Our mapping algorithm for the UPDRS compared to the PDQ-8 explained slightly more of the appearing variance predicting the EQ-5D (PDQ-8: 60.3% and 66.6%; UPDRS: 71.2% and 68.4% for the EQ-5D Germanindex and the EQ-5D Europeanindex). This finding was supported by the RMS (PDQ-8: 0.16 and 13.75, UPDRS: 0.14 and 13.38 for the EQ-5D Germanindex and EQ-5D Europeanindex). This result is surprising because we expected the PDQ-8 by measuring Parkinson specific quality of life to have a greater conceptual resemblance to the EQ-5D. The fractional polynomial regression tested different types of models, and we concluded that the “PDQ-8” data have a poorer fit compared to “UPDRS II-IVa-c”. One possible explanation for this result is the different nature of the items in the two instruments; the EQ-5D has a stronger focus on the perceived impaired general health due to the physical illness, and the PDQ-8 considers more of the social and psychological consequences of Parkinson’s disease. The focus of the UPDRS on physical constraints makes this instrument more likely to have a relationship conceptually closer to the EQ-5D. Additional analyses showed that similar items in the UPDRS II-IV and the EQ-5D did not have a relevant impact on the association between the UPDRS and the EQ-5D, thus supporting our potential explanation. The link test and the BIC indicated that the model includes all important terms (see also Figure 1). Although we do not expect to find a relevant bias, we cannot completely rule out residual bias and model misspecification. The maximal R2 and minimal RMS represent the best fit of the data, but not necessarily the most logical relationship between the predictor and the independent variables investigated. The unexplained variance of approximately 30% may result from conceptual differences between the scales (e.g., in comorbidities such as depression) or differences in the evaluation technique (i.e., self- vs. professional-rating). Furthermore regression analysis does not consider pseudo-correlation or multi-collinearity.
We attempted to detect country-specific responses to the EQ-5D questionnaire with an analysis of the EQ-5D with German and European weights, but the marginal differences indicate the robustness of our models.
In contrast, when the model suggested by Cheung et al. [12] was applied to our data it failed to result in a satisfying model fit (R2 close to zero and RMS = 3651.5), suggesting that the model is inappropriate for our data. However, Cheung et al. calculated an Asian EQ-5Dindex, necessitating a careful comparison between our German data and Cheung’s et al. results. We therefore expanded our analysis beyond the work of Cheung et al. and analysed the quadratic, cubic and logarithmic relationships between the EQ-5Dindex and PDQ-8 or UPDRS. However, non-linear effects did not contribute to the association in a relevant way.

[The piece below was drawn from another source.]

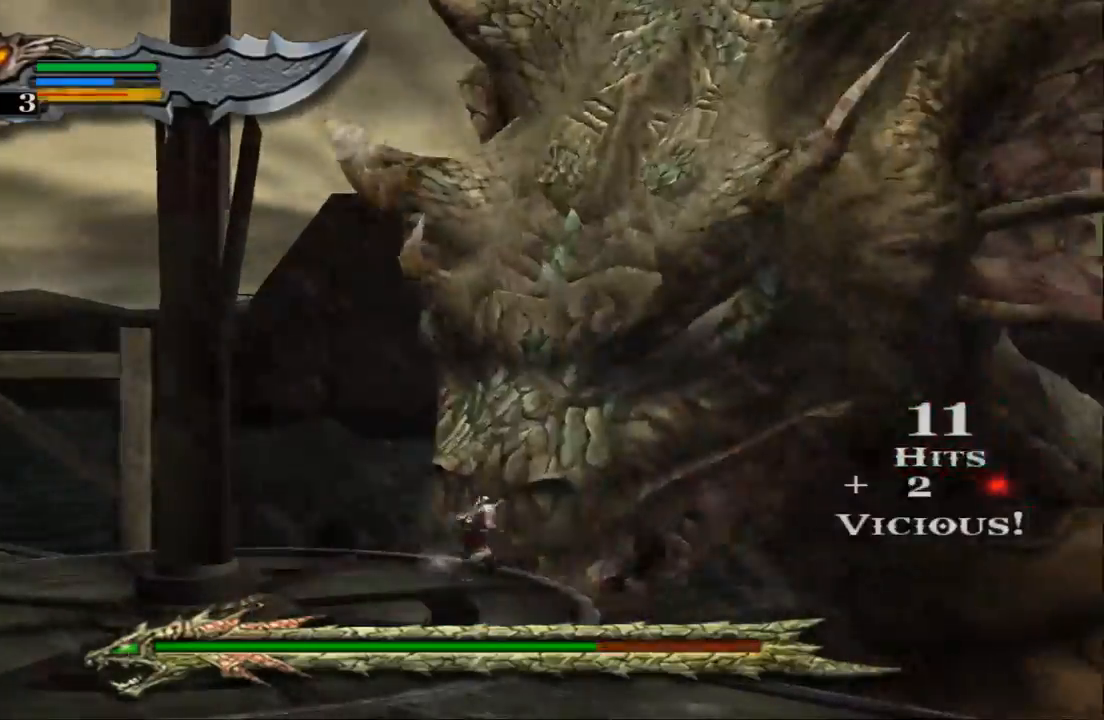
{"buttons": ["SQUARE"], "left_stick": "up-right", "right_stick": "center", "events": [[100, "SQUARE", "up"], [167, "SQUARE", "down"], [267, "SQUARE", "up"], [300, "SQUARE", "down"], [367, "SQUARE", "up"], [467, "SQUARE", "down"]]}
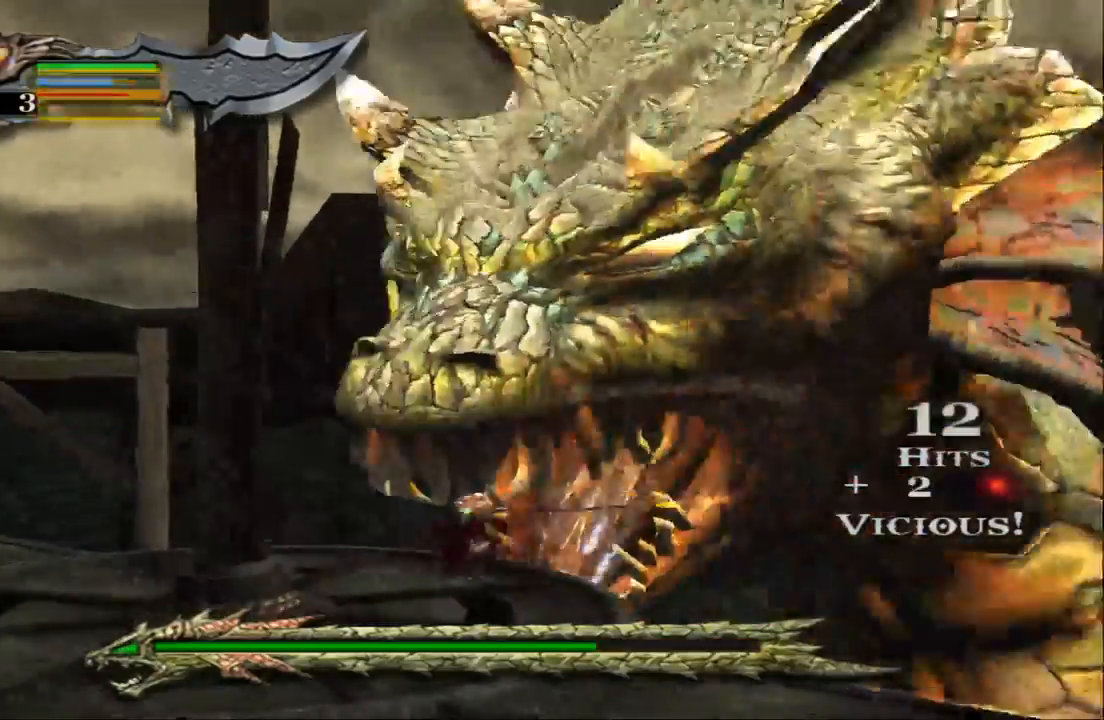
{"buttons": ["SQUARE"], "left_stick": "up-right", "right_stick": "center", "events": [[33, "SQUARE", "up"], [167, "SQUARE", "down"], [233, "SQUARE", "up"], [300, "SQUARE", "down"], [400, "SQUARE", "up"], [500, "SQUARE", "down"]]}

Another recently published study [14] dealt with the prediction of EQ-5D dimensions from PDQ-39 items using sophisticated simulation-based methods. The authors showed a better prediction with their method compared to several regression analysis methods. This is consistent with our results for the prediction of EQ-5D items 1–5, which resulted in R2 of 0.26 for the EQ-5D Germanindex and 0.31 for the EQ-5D Europeanindex. However, the approach described by Borchani et al. is probably not easily applicable in the clinical setting.
Conclusion
The EQ-5Dindex values were best estimated with a model based on the UPDRS subscales II-IVa-c regardless of whether we applied German or European weights to calculate the EQ-5D. The data fit as measured by the maximum R2 and minimum RMS is best for these models. The prediction rule could be validated with several independent data sets, indicating the potential for general usefulness. However, the results from the application of the instrument in large and independent studies should be reported prior to general application.
Abbreviations
BIC: Bayesian information criterion; EQ-5D: EuroQol – 5 dimensions; HrQoL: Health-related quality of life; HY: Hoehn & Yahr stage; PDQ-8: Parkinson’s disease questionnaire eight dimensions; RMS: Root mean square error; UPDRS: Unified Parkinson’s disease rating scale.
Competing interests
This study was supported by a research grant from the German Federal Ministry of Education and Research/Parkinson Competence Network, 01GI9901/1 and the German Parkinson Association. Prof. Siebert’s work was in part supported by the COMET Center ONCOTYROL, which is funded by the Austrian Federal Ministries BMVIT/BMWFJ (via FFG) and the Tiroler Zukunftsstiftung/Standortagentur Tirol (SAT). Andrew Siderowf is an employee of Avid Radiopharmaceuticals, a wholly owned subsidiary of Eli Lilly and Co. No competing financial and non-financial interests exist which adversely affected the preparation of this manuscript.
Authors’ contributions
JD was involved in the conception, organization and execution of the research project. She evaluated the design of statistical analysis and has written the first draft of this article. JK supported the statistical analysis in design and execution and reviewed the article critically. BB was involved in the execution of the research project and the reviewing of the article. JPR organized the research project and reviewed the article. MBG and YW reviewed the article. AS provided data for the analysis and reviewed the article. WHO reviewed the article. GD provided data for the analysis and reviewed the article. US was responsible for the execution of the research project, the design of statistical analysis and reviewed the manuscript. RD was involved in the conception, organization and execution of the research project. He supported the development of the statistical design and reviewed the article. All authors read and approved the final manuscript.
Contributor Information
Judith Dams, Email: damsj@staff.uni-marburg.de.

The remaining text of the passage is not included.